=== TEXT SECTION ===
※ ※ ※
# ARM to Nvidia



## Foxbat (Sep 14, 2020)

It’s one of those companies that, as ordinary members of the public, we hear little or nothing about. But look deeper and you’ll probably find that ARM is an integral part of your daily life. The number of clients reliant on its technology is pretty big and it’s a huge player in smart phone tech. 

What’s more surprising is that it was a British company (owned by Japanese firm Softbank since 2016) and now it appears to be headed for the Nvidia stable in the USA. Good or bad, it’s difficult to tell but, given that Nvidia is one of the companies currently licensing ARM tech, how will the other licensees react to this?








						ARM: UK-based chip designer sold to US firm Nvidia
					

The new owner of the Cambridge-based chip designer has promised to keep its headquarters in the UK.



					www.bbc.co.uk


----------



## CupofJoe (Sep 14, 2020)
※ ※ ※
=== DATA FOR REVIEW ===
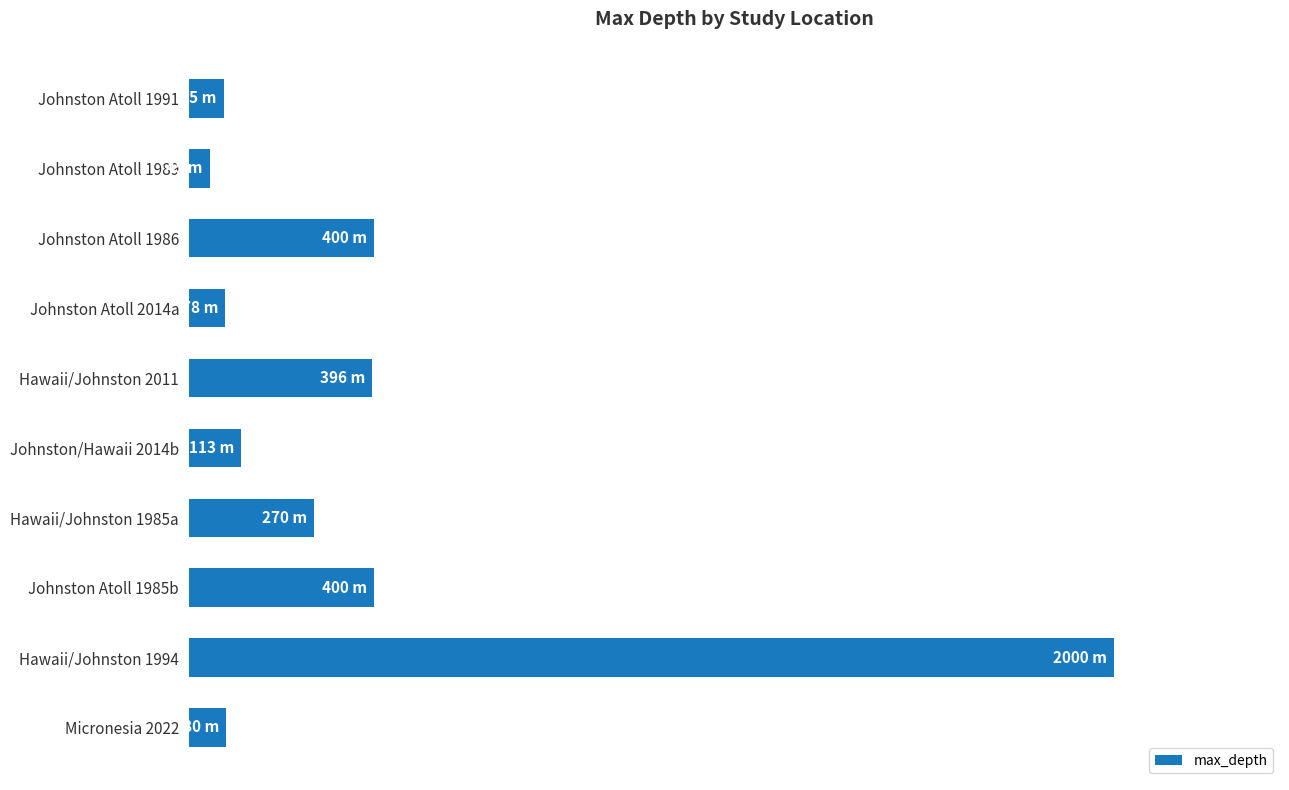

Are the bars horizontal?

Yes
※ ※ ※
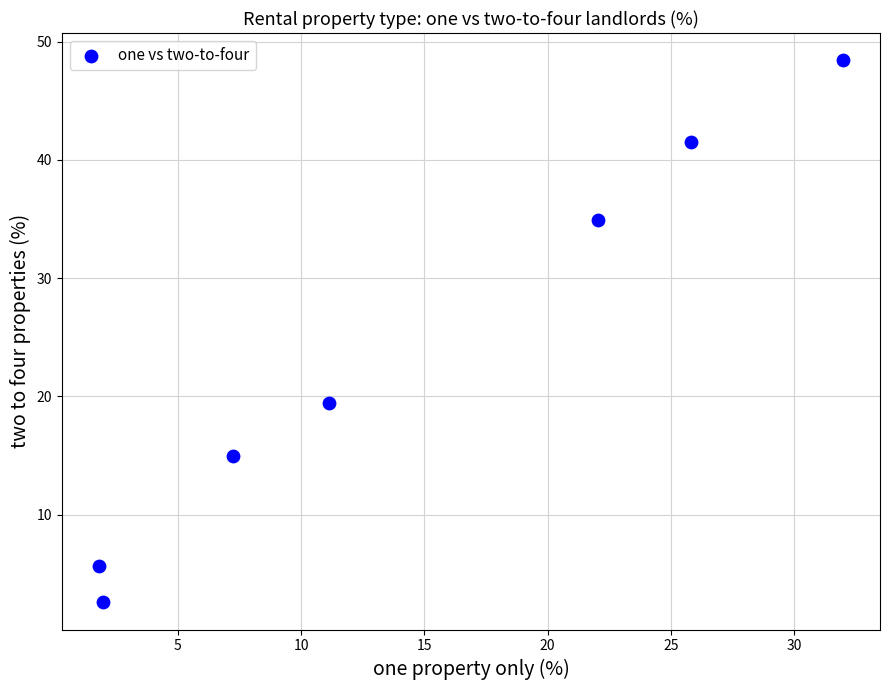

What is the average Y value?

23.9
※ ※ ※
=== TASKS ===
1 – In the forum thread about ARM's sale to Nvidia, since what year had Softbank owned ARM?
2 – Write out the passage of the forum thread about ARM's sale to Nvidia between "# ARM to Nvidia" and "react to this?", inclusive, word for word.

=== RESPONSE LIST ===
1 – Since 2016.

2 –
# ARM to Nvidia



## Foxbat (Sep 14, 2020)

It’s one of those companies that, as ordinary members of the public, we hear little or nothing about. But look deeper and you’ll probably find that ARM is an integral part of your daily life. The number of clients reliant on its technology is pretty big and it’s a huge player in smart phone tech. 

What’s more surprising is that it was a British company (owned by Japanese firm Softbank since 2016) and now it appears to be headed for the Nvidia stable in the USA. Good or bad, it’s difficult to tell but, given that Nvidia is one of the companies currently licensing ARM tech, how will the other licensees react to this?